The prosperity of civilization was disrupted by a natural disaster: the eruption of the Tyra volcano. The earthquake wave reached the shores of Crete and led to irreversible consequences. Residential areas and the most important palaces were destroyed. Only Knossos remained almost untouched - later a dynasty was born here that influenced the life of Crete before the arrival of the Mycenaeans. Having captured the island, they adapted the linear writing of the Minoans to the needs of their own language.

Today it is impossible to say exactly what was connected with the death of the Minoan civilization- the most developed in ancient Europe. Whether the decline was associated only with an earthquake or the invaders had a hand in the disappearance - this remains to be seen.

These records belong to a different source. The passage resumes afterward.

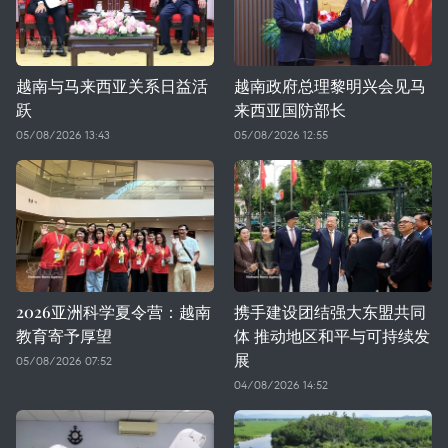
越南与马来西亚关系日益活
越南政府总理黎明兴会见马
跃
来西亚国防部长
05/08/2026 13:43
05/08/2026 12:55
2026亚洲科学夏令营：越南
携手建设团结强大东盟共同
教育寄予厚望
体 推动地区和平与可持续发
展
05/08/2026 07:52
04/08/2026 14:52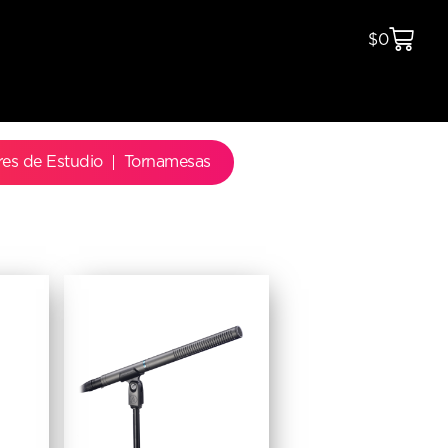
$
0
res de Estudio
Tornamesas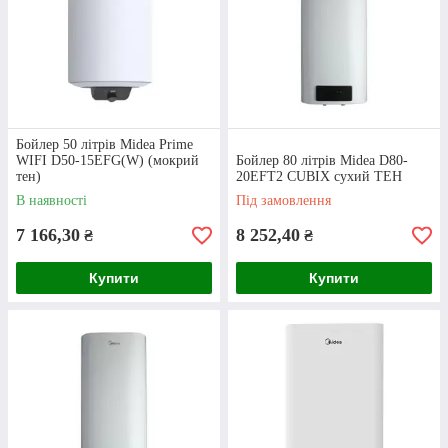
Бойлер 50 літрів Midea Prime
WIFI D50-15EFG(W) (мокрий
Бойлер 80 літрів Midea D80-
тен)
20EFT2 CUBIX сухий ТЕН
В наявності
Під замовлення
7 166,30
8 252,40
₴
₴
Купити
Купити
Плоский бойлер Midea (80 л)
Контактна iнформацiя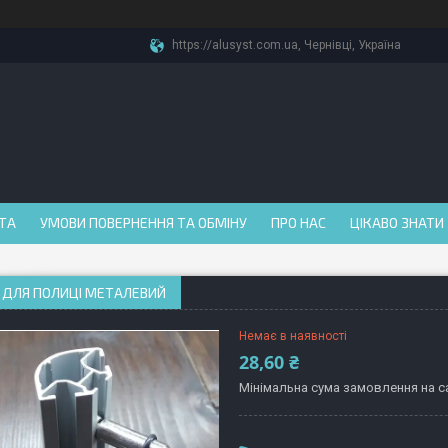
https://alusyst.com.ua, Чернівці, Україна
АТА
УМОВИ ПОВЕРНЕННЯ ТА ОБМІНУ
ПРО НАС
ЦІКАВО ЗНАТИ
 ДЛЯ ПОЛИЦІ МЕТАЛЕВИЙ
Немає в наявності
28,60 ₴
Мінімальна сума замовлення на са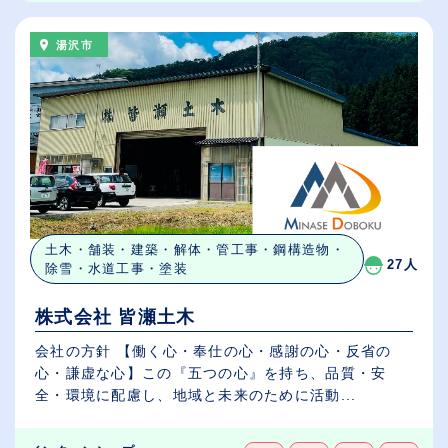
湯沢市
土木・舗装・建築・解体・管工事・鋼構造物・
27人
除雪・水道工事・塗装
株式会社 皆瀬土木
会社の方針 【働く心・奉仕の心・感謝の心・反省の
心・謙虚な心】この『五つの心』を持ち、品質・安
全・環境に配慮し、地域と未来のために活動...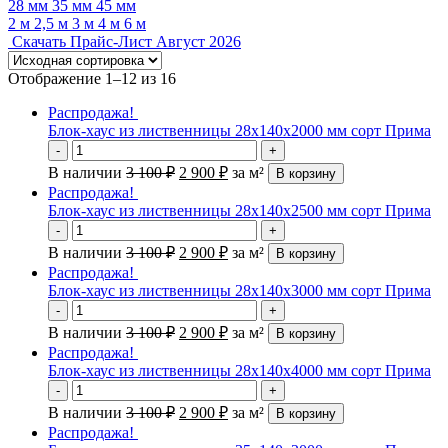
28 мм
35 мм
45 мм
2 м
2,5 м
3 м
4 м
6 м
Скачать Прайс-Лист Август 2026
Отображение 1–12 из 16
Распродажа!
Блок-хаус из лиственницы 28х140х2000 мм сорт Прима
-
+
В наличии
3 100
₽
2 900
₽
за м²
В корзину
Распродажа!
Блок-хаус из лиственницы 28х140х2500 мм сорт Прима
-
+
В наличии
3 100
₽
2 900
₽
за м²
В корзину
Распродажа!
Блок-хаус из лиственницы 28х140х3000 мм сорт Прима
-
+
В наличии
3 100
₽
2 900
₽
за м²
В корзину
Распродажа!
Блок-хаус из лиственницы 28х140х4000 мм сорт Прима
-
+
В наличии
3 100
₽
2 900
₽
за м²
В корзину
Распродажа!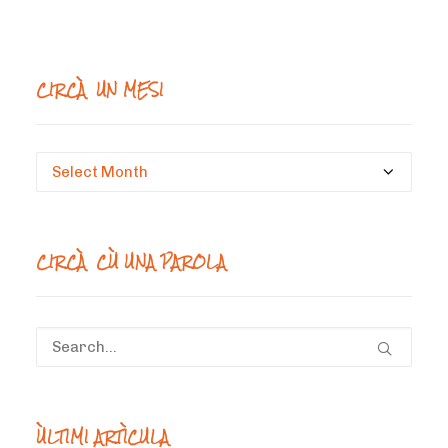
CIRCÀ UN MESI
Circà
un
mesi
CIRCÀ CÙ UNA PAROLA
ÙLTIMI ARTÌCULA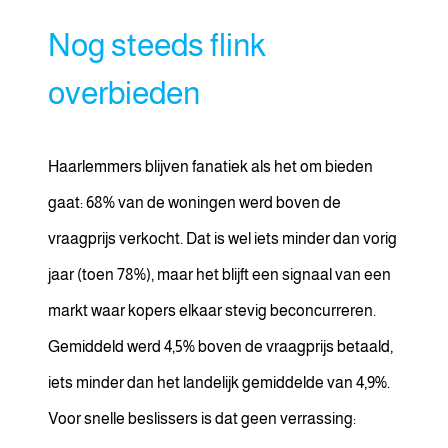
Nog steeds flink
overbieden
Haarlemmers blijven fanatiek als het om bieden
gaat: 68% van de woningen werd boven de
vraagprijs verkocht. Dat is wel iets minder dan vorig
jaar (toen 78%), maar het blijft een signaal van een
markt waar kopers elkaar stevig beconcurreren.
Gemiddeld werd 4,5% boven de vraagprijs betaald,
iets minder dan het landelijk gemiddelde van 4,9%.
Voor snelle beslissers is dat geen verrassing: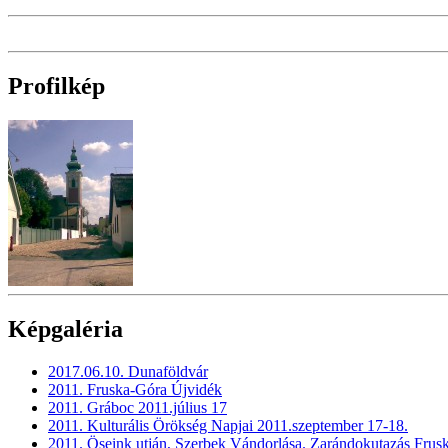
Profilkép
Képgaléria
2017.06.10. Dunaföldvár
2011. Fruska-Góra Újvidék
2011. Gráboc 2011.július 17
2011. Kulturális Örökség Napjai 2011.szeptember 17-18.
2011. Öseink utján, Szerbek Vándorlása. Zarándokutazás Frus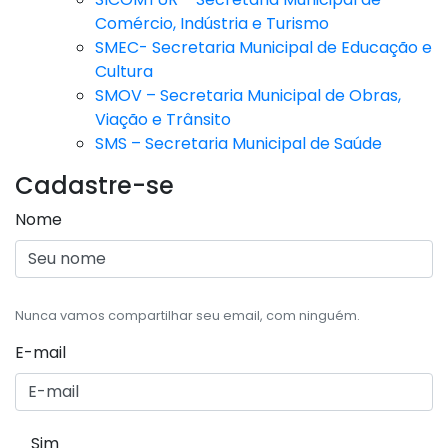
Comércio, Indústria e Turismo
SMEC- Secretaria Municipal de Educação e
Cultura
SMOV – Secretaria Municipal de Obras,
Viação e Trânsito
SMS – Secretaria Municipal de Saúde
Cadastre-se
Nome
Nunca vamos compartilhar seu email, com ninguém.
E-mail
Sim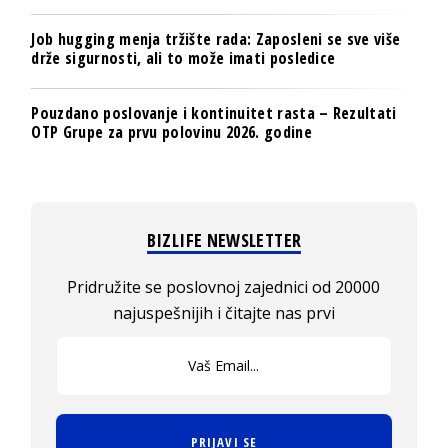
Job hugging menja tržište rada: Zaposleni se sve više
drže sigurnosti, ali to može imati posledice
Pouzdano poslovanje i kontinuitet rasta – Rezultati
OTP Grupe za prvu polovinu 2026. godine
BIZLIFE NEWSLETTER
Pridružite se poslovnoj zajednici od 20000
najuspešnijih i čitajte nas prvi
PRIJAVI SE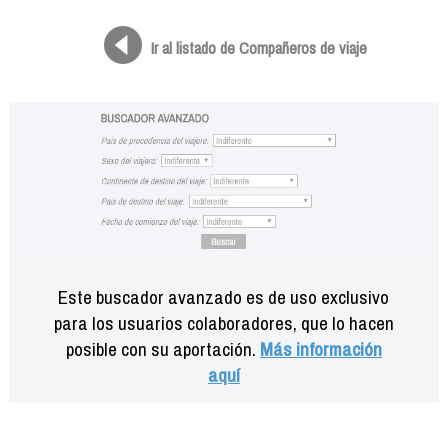
Formación
Info viajeros
Ir al listado de Compañeros de viaje
Contactar
Este buscador avanzado es de uso exclusivo
para los usuarios colaboradores, que lo hacen
posible con su aportación.
Más información
aquí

Minoan culture: a legacy of civilization

From the Minoans, modern Greeks inherited numerous archaeological finds. These people had a great sense of form, as can be judged from the cups, vessels in the form of animal heads, jugs and figurines. If the ancient inhabitants of Crete created an image of a person, they never made a static pose - they perfectly conveyed movement. Carvings made of stone, ceramics of various types and skillfully executed frescoes have come down to us. The largest collection of Minoan heritage today can be seen in the museums of Heraklion.

The religious views of the Minoans are well studied. They worshiped mostly goddesses - the culture was built on matriarchy. Images of deities in various guises were widely used: the mistress of animals and cattle, the goddess of fertility, harvest, household, cities, the underworld. Goddesses were depicted with birds, snakes or animals on their heads.

The Minoans had an excellently developed agriculture. They not only raised cattle and grew crops, but also domesticated bees, cultivated olives and grapes. It is also known that the Minoans actively hunted wild boars and birds. The variety of products has led to the growth and improvement of the health of the Cretan population.

Not the last role in the prosperity of the Minoan civilization was played by writing. The Minoans own the most ancient hieroglyphs found in Crete. No one knows if the locals had a special language or whether they borrowed writing from Mesopotamia and Egypt. Hieroglyphs have long been used in parallel with Linear A.

Today, tourists are immersed in the Minoan past of Crete with interest. But in an effort to see the Palace of Knossos, one should not forget about dozens of other monuments of this civilization. On the hillside near Mirabello Bay are the remains of the settlement of Gournia, which had a small palace. From the early Minoan period, the foundations of the city of Pyrgos remained. And on the road from Ierapetra to Agios Nikolaos, you can get to the excavations of Vasiliki - a unique settlement that dates back to the pre-palace period.